> Instructions to follow:
The full listing, exactly as written and with no images, is the expected output.
┄┄┄┄┄┄
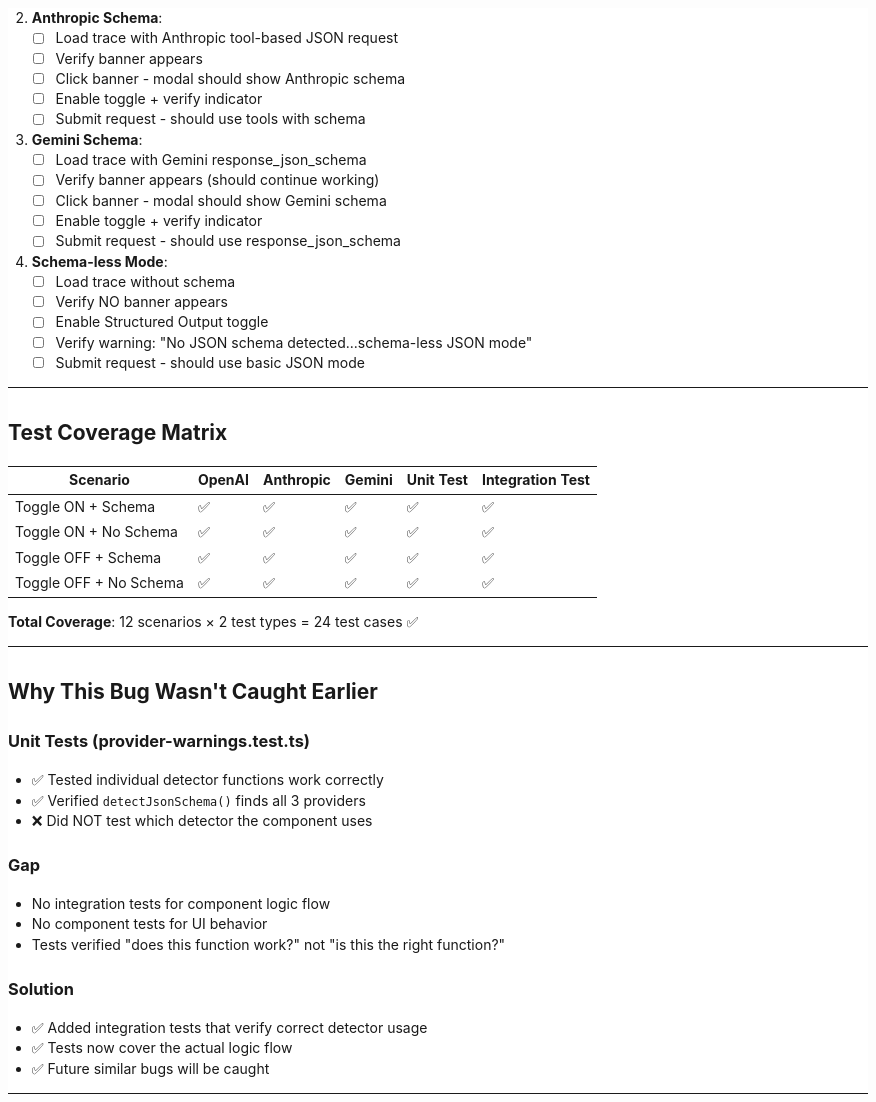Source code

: 2. **Anthropic Schema**:
   - [ ] Load trace with Anthropic tool-based JSON request
   - [ ] Verify banner appears
   - [ ] Click banner - modal should show Anthropic schema
   - [ ] Enable toggle + verify indicator
   - [ ] Submit request - should use tools with schema

3. **Gemini Schema**:
   - [ ] Load trace with Gemini response_json_schema
   - [ ] Verify banner appears (should continue working)
   - [ ] Click banner - modal should show Gemini schema
   - [ ] Enable toggle + verify indicator
   - [ ] Submit request - should use response_json_schema

4. **Schema-less Mode**:
   - [ ] Load trace without schema
   - [ ] Verify NO banner appears
   - [ ] Enable Structured Output toggle
   - [ ] Verify warning: "No JSON schema detected...schema-less JSON mode"
   - [ ] Submit request - should use basic JSON mode

---

## Test Coverage Matrix

| Scenario | OpenAI | Anthropic | Gemini | Unit Test | Integration Test |
|----------|--------|-----------|--------|-----------|------------------|
| Toggle ON + Schema | ✅ | ✅ | ✅ | ✅ | ✅ |
| Toggle ON + No Schema | ✅ | ✅ | ✅ | ✅ | ✅ |
| Toggle OFF + Schema | ✅ | ✅ | ✅ | ✅ | ✅ |
| Toggle OFF + No Schema | ✅ | ✅ | ✅ | ✅ | ✅ |

**Total Coverage**: 12 scenarios × 2 test types = 24 test cases ✅

---

## Why This Bug Wasn't Caught Earlier

### Unit Tests (provider-warnings.test.ts)
- ✅ Tested individual detector functions work correctly
- ✅ Verified `detectJsonSchema()` finds all 3 providers
- ❌ Did NOT test which detector the component uses

### Gap
- No integration tests for component logic flow
- No component tests for UI behavior
- Tests verified "does this function work?" not "is this the right function?"

### Solution
- ✅ Added integration tests that verify correct detector usage
- ✅ Tests now cover the actual logic flow
- ✅ Future similar bugs will be caught

---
┄┄┄┄┄┄
> Result for this task:
Source code

: 2. **Anthropic Schema**:
   - [ ] Load trace with Anthropic tool-based JSON request
   - [ ] Verify banner appears
   - [ ] Click banner - modal should show Anthropic schema
   - [ ] Enable toggle + verify indicator
   - [ ] Submit request - should use tools with schema

3. **Gemini Schema**:
   - [ ] Load trace with Gemini response_json_schema
   - [ ] Verify banner appears (should continue working)
   - [ ] Click banner - modal should show Gemini schema
   - [ ] Enable toggle + verify indicator
   - [ ] Submit request - should use response_json_schema

4. **Schema-less Mode**:
   - [ ] Load trace without schema
   - [ ] Verify NO banner appears
   - [ ] Enable Structured Output toggle
   - [ ] Verify warning: "No JSON schema detected...schema-less JSON mode"
   - [ ] Submit request - should use basic JSON mode

---

## Test Coverage Matrix

| Scenario | OpenAI | Anthropic | Gemini | Unit Test | Integration Test |
|----------|--------|-----------|--------|-----------|------------------|
| Toggle ON + Schema | ✅ | ✅ | ✅ | ✅ | ✅ |
| Toggle ON + No Schema | ✅ | ✅ | ✅ | ✅ | ✅ |
| Toggle OFF + Schema | ✅ | ✅ | ✅ | ✅ | ✅ |
| Toggle OFF + No Schema | ✅ | ✅ | ✅ | ✅ | ✅ |

**Total Coverage**: 12 scenarios × 2 test types = 24 test cases ✅

---

## Why This Bug Wasn't Caught Earlier

### Unit Tests (provider-warnings.test.ts)
- ✅ Tested individual detector functions work correctly
- ✅ Verified `detectJsonSchema()` finds all 3 providers
- ❌ Did NOT test which detector the component uses

### Gap
- No integration tests for component logic flow
- No component tests for UI behavior
- Tests verified "does this function work?" not "is this the right function?"

### Solution
- ✅ Added integration tests that verify correct detector usage
- ✅ Tests now cover the actual logic flow
- ✅ Future similar bugs will be caught

---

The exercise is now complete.